* Given instruction: Copy out every line of the records below word for word, leaving out the pictures.

* Dataset excerpts:

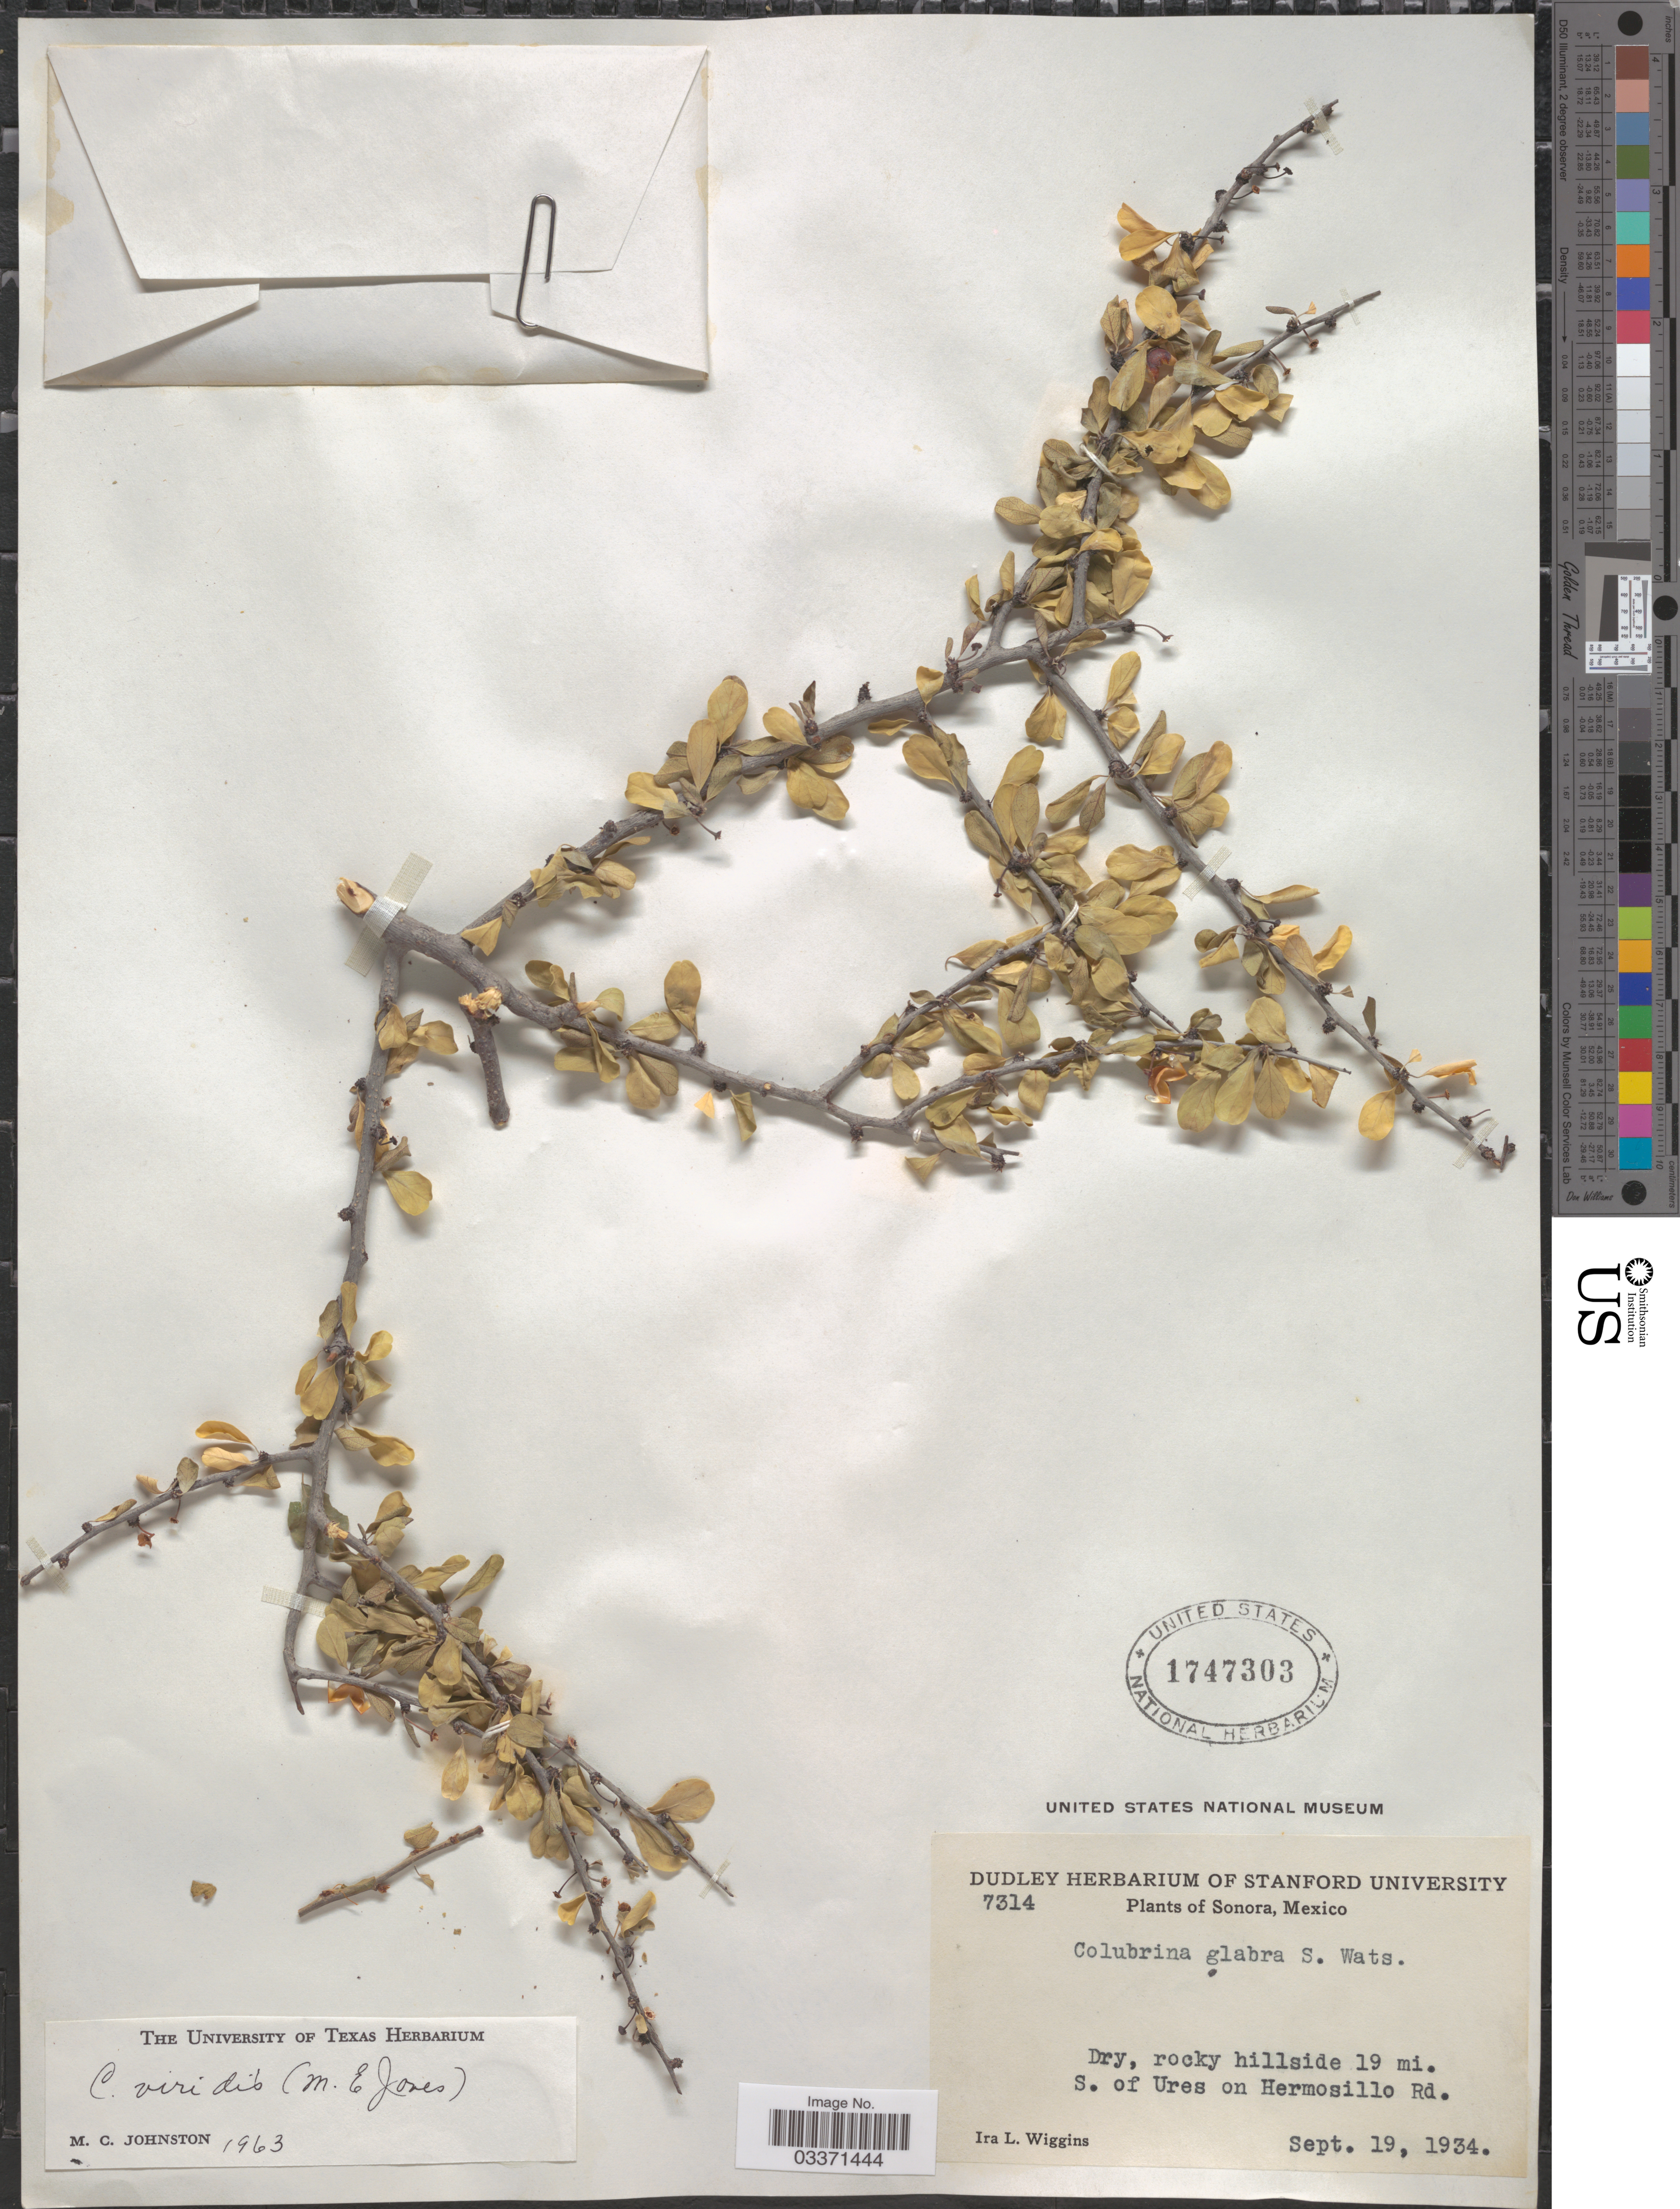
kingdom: Plantae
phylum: Tracheophyta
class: Magnoliopsida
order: Rosales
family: Rhamnaceae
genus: Colubrina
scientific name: Colubrina viridis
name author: (M.E. Jones) M.C. Johnst.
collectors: I. L. Wiggins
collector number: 7314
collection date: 1934-09-19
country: Mexico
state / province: Sonora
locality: Dry, rocky hillside 19 mi. S. of Ures on Hermosillo Rd.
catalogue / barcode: US 1747303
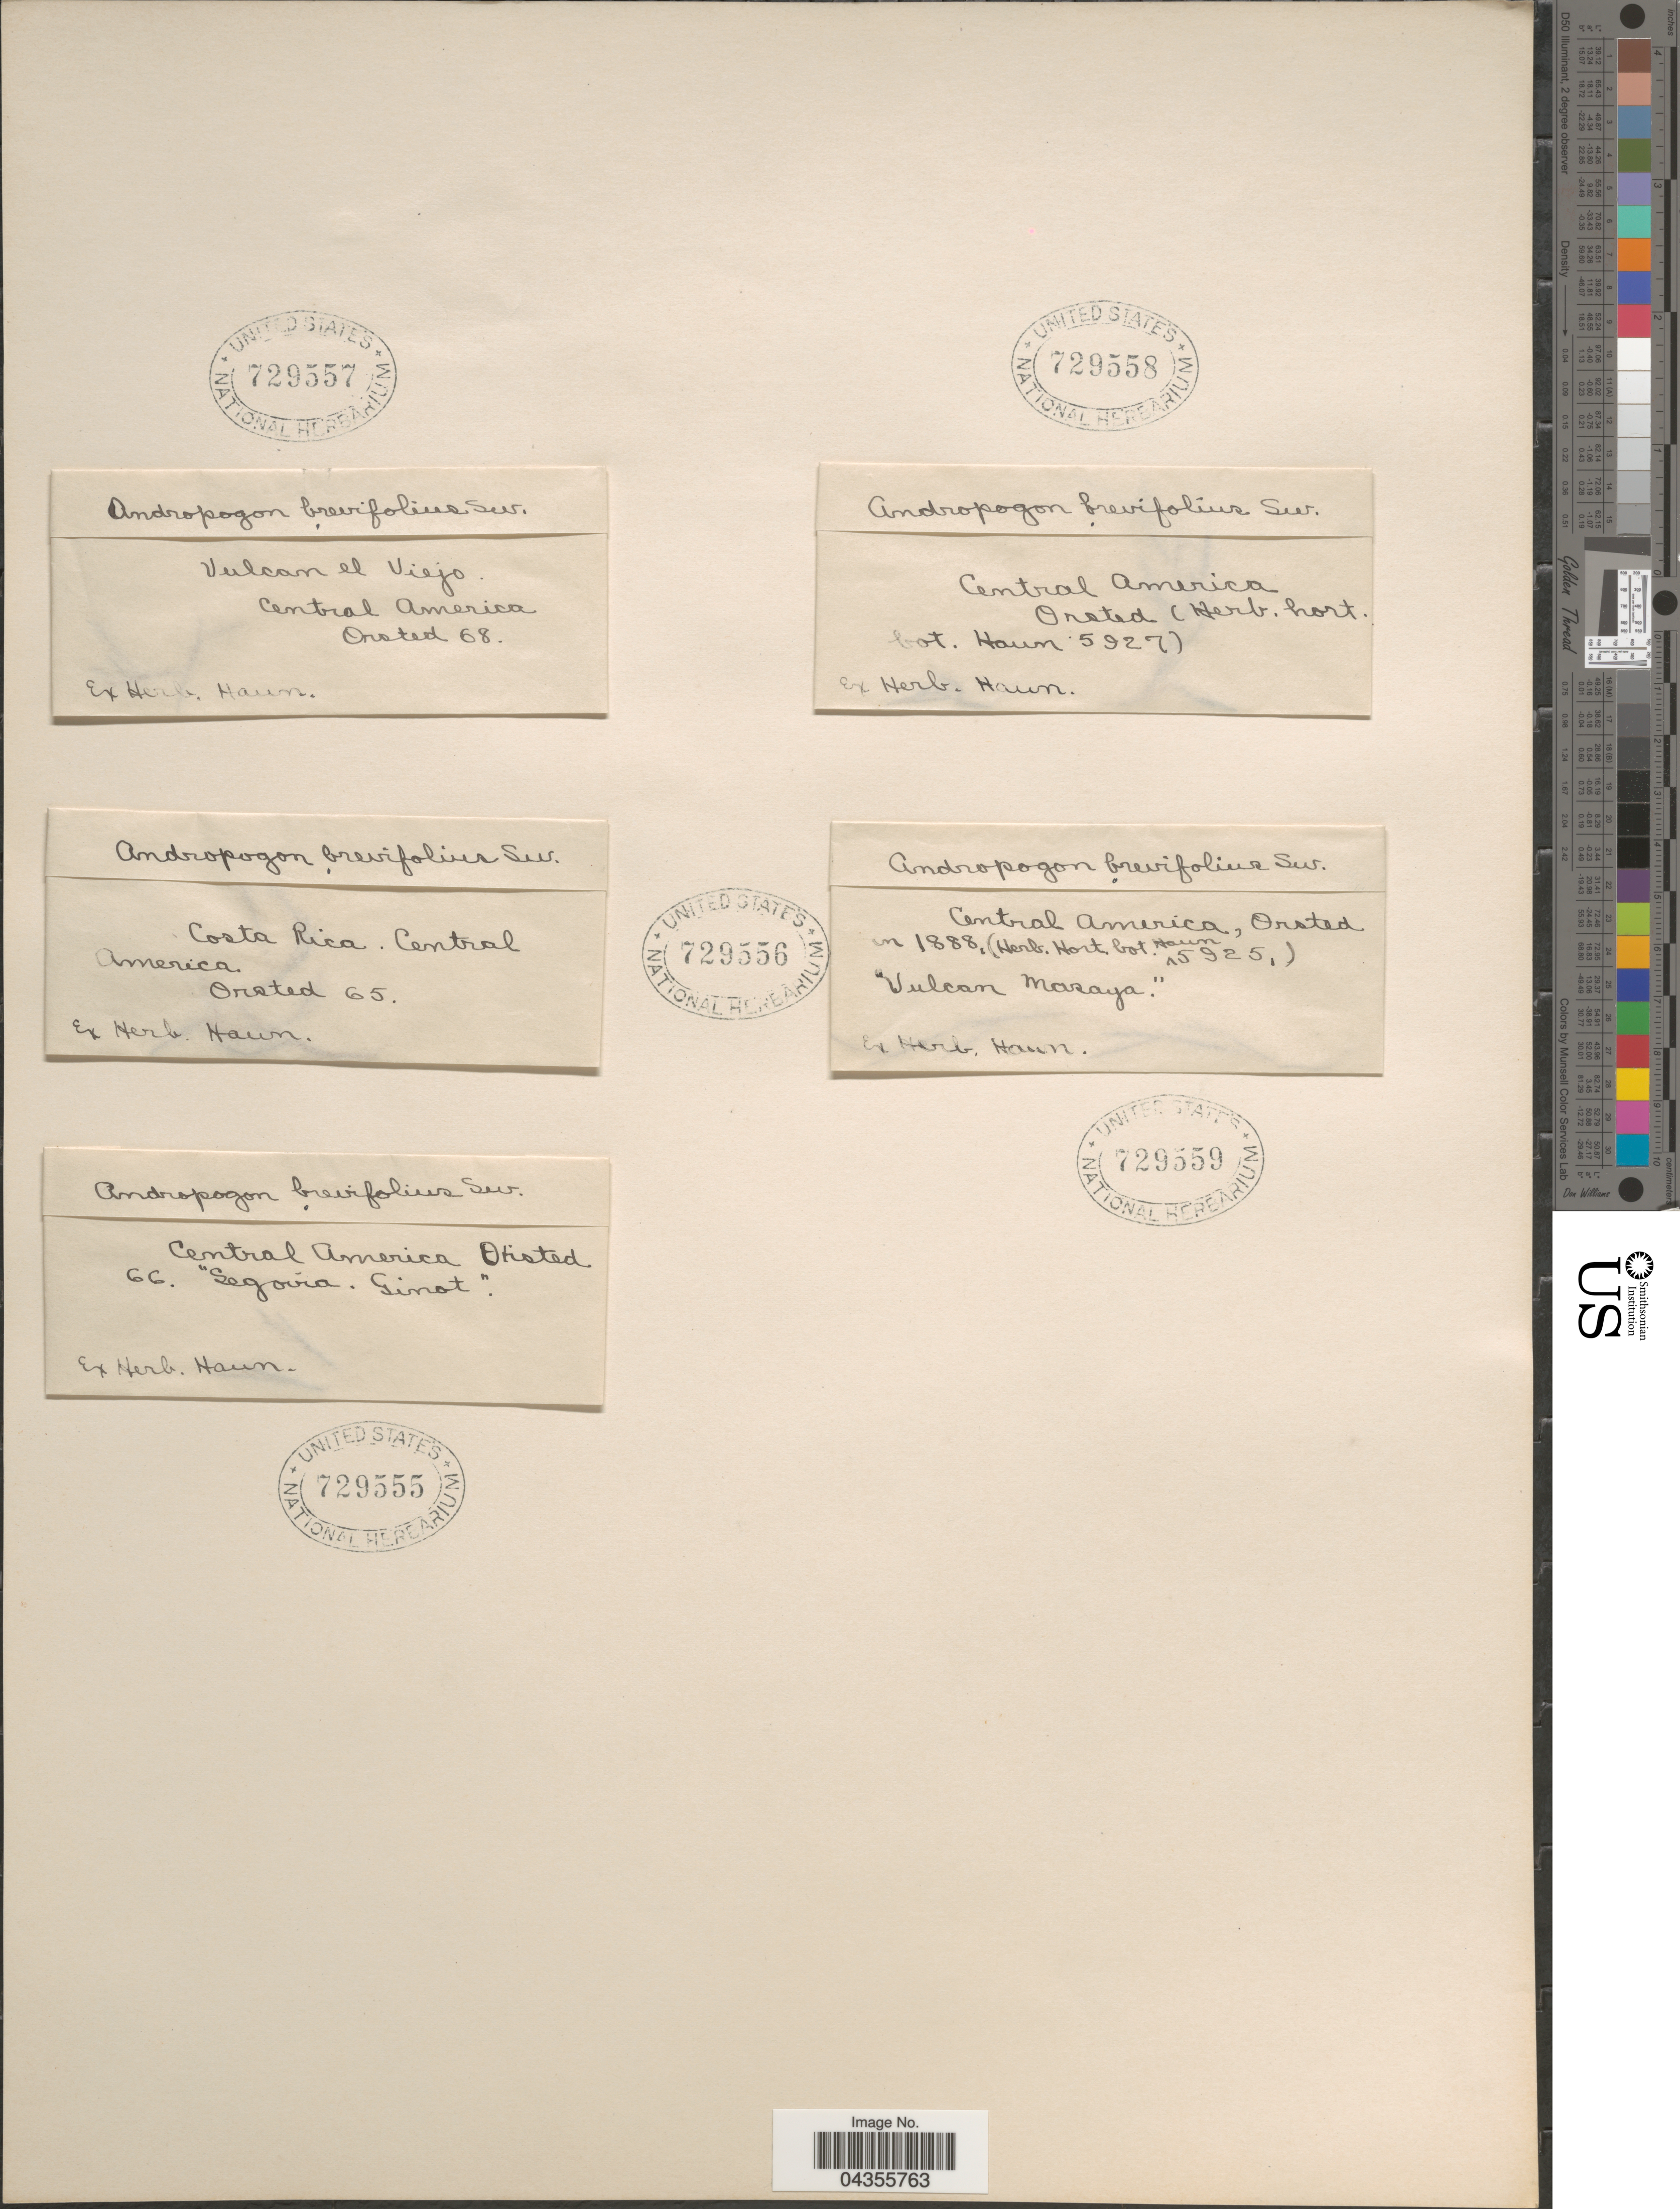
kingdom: Plantae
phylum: Tracheophyta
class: Liliopsida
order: Poales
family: Poaceae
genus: Schizachyrium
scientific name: Schizachyrium brevifolium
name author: (Sw.) Nees ex Büse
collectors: Ørsted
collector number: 65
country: Costa Rica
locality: Central America.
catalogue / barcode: US 729556-2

* Right answer:
kingdom: Plantae
phylum: Tracheophyta
class: Magnoliopsida
order: Rosales
family: Rhamnaceae
genus: Colubrina
scientific name: Colubrina viridis
name author: (M.E. Jones) M.C. Johnst.
collectors: I. L. Wiggins
collector number: 7314
collection date: 1934-09-19
country: Mexico
state / province: Sonora
locality: Dry, rocky hillside 19 mi. S. of Ures on Hermosillo Rd.
catalogue / barcode: US 1747303
kingdom: Plantae
phylum: Tracheophyta
class: Liliopsida
order: Poales
family: Poaceae
genus: Schizachyrium
scientific name: Schizachyrium brevifolium
name author: (Sw.) Nees ex Büse
collectors: Ørsted
collector number: 65
country: Costa Rica
locality: Central America.
catalogue / barcode: US 729556-2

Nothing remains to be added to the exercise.